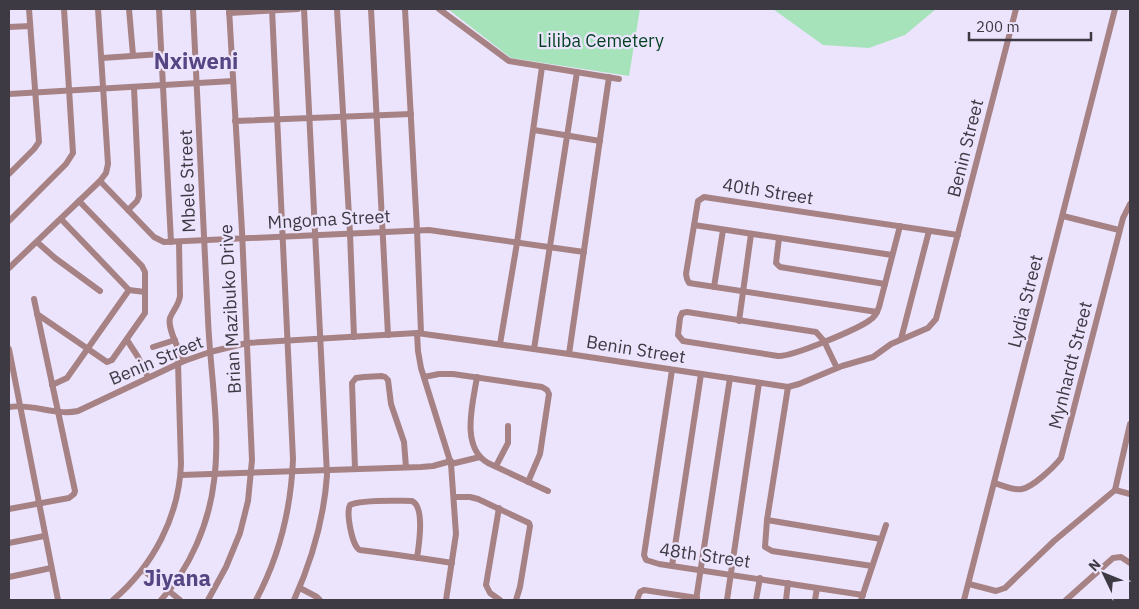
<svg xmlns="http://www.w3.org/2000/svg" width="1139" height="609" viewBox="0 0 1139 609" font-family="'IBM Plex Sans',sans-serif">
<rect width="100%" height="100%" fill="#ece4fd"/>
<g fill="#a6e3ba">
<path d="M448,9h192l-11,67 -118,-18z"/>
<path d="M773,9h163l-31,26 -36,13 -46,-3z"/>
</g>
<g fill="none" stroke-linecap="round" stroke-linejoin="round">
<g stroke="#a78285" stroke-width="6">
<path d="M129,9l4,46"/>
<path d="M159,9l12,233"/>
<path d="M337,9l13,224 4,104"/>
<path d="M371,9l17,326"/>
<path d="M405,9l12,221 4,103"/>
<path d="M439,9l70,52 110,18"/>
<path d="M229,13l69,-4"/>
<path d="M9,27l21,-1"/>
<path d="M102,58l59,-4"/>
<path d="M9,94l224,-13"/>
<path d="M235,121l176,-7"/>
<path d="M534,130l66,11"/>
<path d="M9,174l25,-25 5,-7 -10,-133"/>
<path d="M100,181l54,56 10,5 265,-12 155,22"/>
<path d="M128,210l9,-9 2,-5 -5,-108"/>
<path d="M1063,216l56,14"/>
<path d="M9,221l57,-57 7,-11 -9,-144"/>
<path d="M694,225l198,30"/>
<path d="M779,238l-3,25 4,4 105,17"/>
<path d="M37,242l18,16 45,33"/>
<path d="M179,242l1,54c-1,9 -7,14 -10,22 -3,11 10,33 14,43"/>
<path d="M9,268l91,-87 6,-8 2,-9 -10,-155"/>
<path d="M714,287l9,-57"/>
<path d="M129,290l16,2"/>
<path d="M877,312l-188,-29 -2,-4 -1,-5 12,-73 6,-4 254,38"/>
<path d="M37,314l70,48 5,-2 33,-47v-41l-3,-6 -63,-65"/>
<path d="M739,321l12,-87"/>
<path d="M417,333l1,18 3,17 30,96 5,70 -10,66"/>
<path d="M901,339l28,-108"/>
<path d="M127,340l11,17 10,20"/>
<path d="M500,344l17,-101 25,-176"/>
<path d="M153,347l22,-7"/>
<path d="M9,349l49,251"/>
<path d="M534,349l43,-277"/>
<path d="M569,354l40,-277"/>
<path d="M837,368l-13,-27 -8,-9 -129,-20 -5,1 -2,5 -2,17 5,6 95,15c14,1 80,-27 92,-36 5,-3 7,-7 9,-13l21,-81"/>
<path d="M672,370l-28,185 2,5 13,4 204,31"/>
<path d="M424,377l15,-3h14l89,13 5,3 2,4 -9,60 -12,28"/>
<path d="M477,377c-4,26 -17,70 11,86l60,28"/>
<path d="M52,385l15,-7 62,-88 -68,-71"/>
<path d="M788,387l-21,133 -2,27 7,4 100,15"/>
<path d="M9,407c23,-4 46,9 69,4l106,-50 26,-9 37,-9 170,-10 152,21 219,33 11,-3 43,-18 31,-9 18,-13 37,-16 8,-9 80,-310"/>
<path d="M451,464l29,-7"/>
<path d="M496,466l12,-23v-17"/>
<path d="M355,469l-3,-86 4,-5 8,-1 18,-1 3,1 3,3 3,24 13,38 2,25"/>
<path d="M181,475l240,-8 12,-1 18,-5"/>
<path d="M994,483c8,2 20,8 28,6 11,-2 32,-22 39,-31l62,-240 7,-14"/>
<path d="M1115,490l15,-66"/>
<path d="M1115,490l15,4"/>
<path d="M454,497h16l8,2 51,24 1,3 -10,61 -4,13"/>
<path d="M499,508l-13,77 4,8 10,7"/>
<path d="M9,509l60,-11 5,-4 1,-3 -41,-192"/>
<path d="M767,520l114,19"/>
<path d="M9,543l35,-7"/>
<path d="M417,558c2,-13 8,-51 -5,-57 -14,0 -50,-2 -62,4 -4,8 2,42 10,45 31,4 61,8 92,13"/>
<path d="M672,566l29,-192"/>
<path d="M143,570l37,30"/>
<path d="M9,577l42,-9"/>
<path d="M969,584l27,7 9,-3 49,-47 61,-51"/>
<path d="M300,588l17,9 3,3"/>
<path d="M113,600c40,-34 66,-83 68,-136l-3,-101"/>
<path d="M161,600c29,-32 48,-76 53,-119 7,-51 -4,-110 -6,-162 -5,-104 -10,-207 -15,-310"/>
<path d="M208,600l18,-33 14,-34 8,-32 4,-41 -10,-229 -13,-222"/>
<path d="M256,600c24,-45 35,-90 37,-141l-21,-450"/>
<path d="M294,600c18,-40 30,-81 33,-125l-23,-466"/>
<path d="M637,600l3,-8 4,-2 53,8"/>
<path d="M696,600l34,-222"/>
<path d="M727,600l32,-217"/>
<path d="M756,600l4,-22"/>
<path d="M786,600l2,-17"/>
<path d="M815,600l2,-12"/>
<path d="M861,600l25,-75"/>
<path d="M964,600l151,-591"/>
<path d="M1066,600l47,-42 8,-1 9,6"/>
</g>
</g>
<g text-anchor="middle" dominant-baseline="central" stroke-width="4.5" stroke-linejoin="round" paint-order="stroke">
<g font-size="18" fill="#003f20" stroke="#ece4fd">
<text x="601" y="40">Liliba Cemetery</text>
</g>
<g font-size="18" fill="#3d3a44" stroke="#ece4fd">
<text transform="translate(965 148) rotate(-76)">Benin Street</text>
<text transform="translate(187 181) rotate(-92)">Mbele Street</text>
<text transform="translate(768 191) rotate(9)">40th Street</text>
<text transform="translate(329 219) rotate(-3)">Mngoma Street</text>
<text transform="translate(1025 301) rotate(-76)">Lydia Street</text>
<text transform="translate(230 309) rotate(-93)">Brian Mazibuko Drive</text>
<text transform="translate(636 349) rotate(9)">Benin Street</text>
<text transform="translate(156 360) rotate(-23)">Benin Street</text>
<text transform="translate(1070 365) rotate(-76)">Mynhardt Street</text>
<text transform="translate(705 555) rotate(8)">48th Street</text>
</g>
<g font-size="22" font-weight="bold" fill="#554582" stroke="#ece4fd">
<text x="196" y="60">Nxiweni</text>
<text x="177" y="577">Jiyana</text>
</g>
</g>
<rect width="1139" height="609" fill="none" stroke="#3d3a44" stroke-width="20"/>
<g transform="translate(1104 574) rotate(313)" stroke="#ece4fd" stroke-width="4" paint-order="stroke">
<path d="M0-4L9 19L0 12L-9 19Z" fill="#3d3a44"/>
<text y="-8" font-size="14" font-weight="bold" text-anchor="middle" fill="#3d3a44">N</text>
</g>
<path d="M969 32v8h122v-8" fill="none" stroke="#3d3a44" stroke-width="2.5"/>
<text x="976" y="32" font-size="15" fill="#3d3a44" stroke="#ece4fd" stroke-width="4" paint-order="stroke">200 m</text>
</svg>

■ ■ ■ ■ ■ ■ ■

WHAT YOU SHOULD DO — From first line to last, return the records verbatim without their pictures.

RESULT OF THE TASK —
<svg xmlns="http://www.w3.org/2000/svg" width="1139" height="609" viewBox="0 0 1139 609" font-family="'IBM Plex Sans',sans-serif">
<rect width="100%" height="100%" fill="#ece4fd"/>
<g fill="#a6e3ba">
<path d="M448,9h192l-11,67 -118,-18z"/>
<path d="M773,9h163l-31,26 -36,13 -46,-3z"/>
</g>
<g fill="none" stroke-linecap="round" stroke-linejoin="round">
<g stroke="#a78285" stroke-width="6">
<path d="M129,9l4,46"/>
<path d="M159,9l12,233"/>
<path d="M337,9l13,224 4,104"/>
<path d="M371,9l17,326"/>
<path d="M405,9l12,221 4,103"/>
<path d="M439,9l70,52 110,18"/>
<path d="M229,13l69,-4"/>
<path d="M9,27l21,-1"/>
<path d="M102,58l59,-4"/>
<path d="M9,94l224,-13"/>
<path d="M235,121l176,-7"/>
<path d="M534,130l66,11"/>
<path d="M9,174l25,-25 5,-7 -10,-133"/>
<path d="M100,181l54,56 10,5 265,-12 155,22"/>
<path d="M128,210l9,-9 2,-5 -5,-108"/>
<path d="M1063,216l56,14"/>
<path d="M9,221l57,-57 7,-11 -9,-144"/>
<path d="M694,225l198,30"/>
<path d="M779,238l-3,25 4,4 105,17"/>
<path d="M37,242l18,16 45,33"/>
<path d="M179,242l1,54c-1,9 -7,14 -10,22 -3,11 10,33 14,43"/>
<path d="M9,268l91,-87 6,-8 2,-9 -10,-155"/>
<path d="M714,287l9,-57"/>
<path d="M129,290l16,2"/>
<path d="M877,312l-188,-29 -2,-4 -1,-5 12,-73 6,-4 254,38"/>
<path d="M37,314l70,48 5,-2 33,-47v-41l-3,-6 -63,-65"/>
<path d="M739,321l12,-87"/>
<path d="M417,333l1,18 3,17 30,96 5,70 -10,66"/>
<path d="M901,339l28,-108"/>
<path d="M127,340l11,17 10,20"/>
<path d="M500,344l17,-101 25,-176"/>
<path d="M153,347l22,-7"/>
<path d="M9,349l49,251"/>
<path d="M534,349l43,-277"/>
<path d="M569,354l40,-277"/>
<path d="M837,368l-13,-27 -8,-9 -129,-20 -5,1 -2,5 -2,17 5,6 95,15c14,1 80,-27 92,-36 5,-3 7,-7 9,-13l21,-81"/>
<path d="M672,370l-28,185 2,5 13,4 204,31"/>
<path d="M424,377l15,-3h14l89,13 5,3 2,4 -9,60 -12,28"/>
<path d="M477,377c-4,26 -17,70 11,86l60,28"/>
<path d="M52,385l15,-7 62,-88 -68,-71"/>
<path d="M788,387l-21,133 -2,27 7,4 100,15"/>
<path d="M9,407c23,-4 46,9 69,4l106,-50 26,-9 37,-9 170,-10 152,21 219,33 11,-3 43,-18 31,-9 18,-13 37,-16 8,-9 80,-310"/>
<path d="M451,464l29,-7"/>
<path d="M496,466l12,-23v-17"/>
<path d="M355,469l-3,-86 4,-5 8,-1 18,-1 3,1 3,3 3,24 13,38 2,25"/>
<path d="M181,475l240,-8 12,-1 18,-5"/>
<path d="M994,483c8,2 20,8 28,6 11,-2 32,-22 39,-31l62,-240 7,-14"/>
<path d="M1115,490l15,-66"/>
<path d="M1115,490l15,4"/>
<path d="M454,497h16l8,2 51,24 1,3 -10,61 -4,13"/>
<path d="M499,508l-13,77 4,8 10,7"/>
<path d="M9,509l60,-11 5,-4 1,-3 -41,-192"/>
<path d="M767,520l114,19"/>
<path d="M9,543l35,-7"/>
<path d="M417,558c2,-13 8,-51 -5,-57 -14,0 -50,-2 -62,4 -4,8 2,42 10,45 31,4 61,8 92,13"/>
<path d="M672,566l29,-192"/>
<path d="M143,570l37,30"/>
<path d="M9,577l42,-9"/>
<path d="M969,584l27,7 9,-3 49,-47 61,-51"/>
<path d="M300,588l17,9 3,3"/>
<path d="M113,600c40,-34 66,-83 68,-136l-3,-101"/>
<path d="M161,600c29,-32 48,-76 53,-119 7,-51 -4,-110 -6,-162 -5,-104 -10,-207 -15,-310"/>
<path d="M208,600l18,-33 14,-34 8,-32 4,-41 -10,-229 -13,-222"/>
<path d="M256,600c24,-45 35,-90 37,-141l-21,-450"/>
<path d="M294,600c18,-40 30,-81 33,-125l-23,-466"/>
<path d="M637,600l3,-8 4,-2 53,8"/>
<path d="M696,600l34,-222"/>
<path d="M727,600l32,-217"/>
<path d="M756,600l4,-22"/>
<path d="M786,600l2,-17"/>
<path d="M815,600l2,-12"/>
<path d="M861,600l25,-75"/>
<path d="M964,600l151,-591"/>
<path d="M1066,600l47,-42 8,-1 9,6"/>
</g>
</g>
<g text-anchor="middle" dominant-baseline="central" stroke-width="4.5" stroke-linejoin="round" paint-order="stroke">
<g font-size="18" fill="#003f20" stroke="#ece4fd">
<text x="601" y="40">Liliba Cemetery</text>
</g>
<g font-size="18" fill="#3d3a44" stroke="#ece4fd">
<text transform="translate(965 148) rotate(-76)">Benin Street</text>
<text transform="translate(187 181) rotate(-92)">Mbele Street</text>
<text transform="translate(768 191) rotate(9)">40th Street</text>
<text transform="translate(329 219) rotate(-3)">Mngoma Street</text>
<text transform="translate(1025 301) rotate(-76)">Lydia Street</text>
<text transform="translate(230 309) rotate(-93)">Brian Mazibuko Drive</text>
<text transform="translate(636 349) rotate(9)">Benin Street</text>
<text transform="translate(156 360) rotate(-23)">Benin Street</text>
<text transform="translate(1070 365) rotate(-76)">Mynhardt Street</text>
<text transform="translate(705 555) rotate(8)">48th Street</text>
</g>
<g font-size="22" font-weight="bold" fill="#554582" stroke="#ece4fd">
<text x="196" y="60">Nxiweni</text>
<text x="177" y="577">Jiyana</text>
</g>
</g>
<rect width="1139" height="609" fill="none" stroke="#3d3a44" stroke-width="20"/>
<g transform="translate(1104 574) rotate(313)" stroke="#ece4fd" stroke-width="4" paint-order="stroke">
<path d="M0-4L9 19L0 12L-9 19Z" fill="#3d3a44"/>
<text y="-8" font-size="14" font-weight="bold" text-anchor="middle" fill="#3d3a44">N</text>
</g>
<path d="M969 32v8h122v-8" fill="none" stroke="#3d3a44" stroke-width="2.5"/>
<text x="976" y="32" font-size="15" fill="#3d3a44" stroke="#ece4fd" stroke-width="4" paint-order="stroke">200 m</text>
</svg>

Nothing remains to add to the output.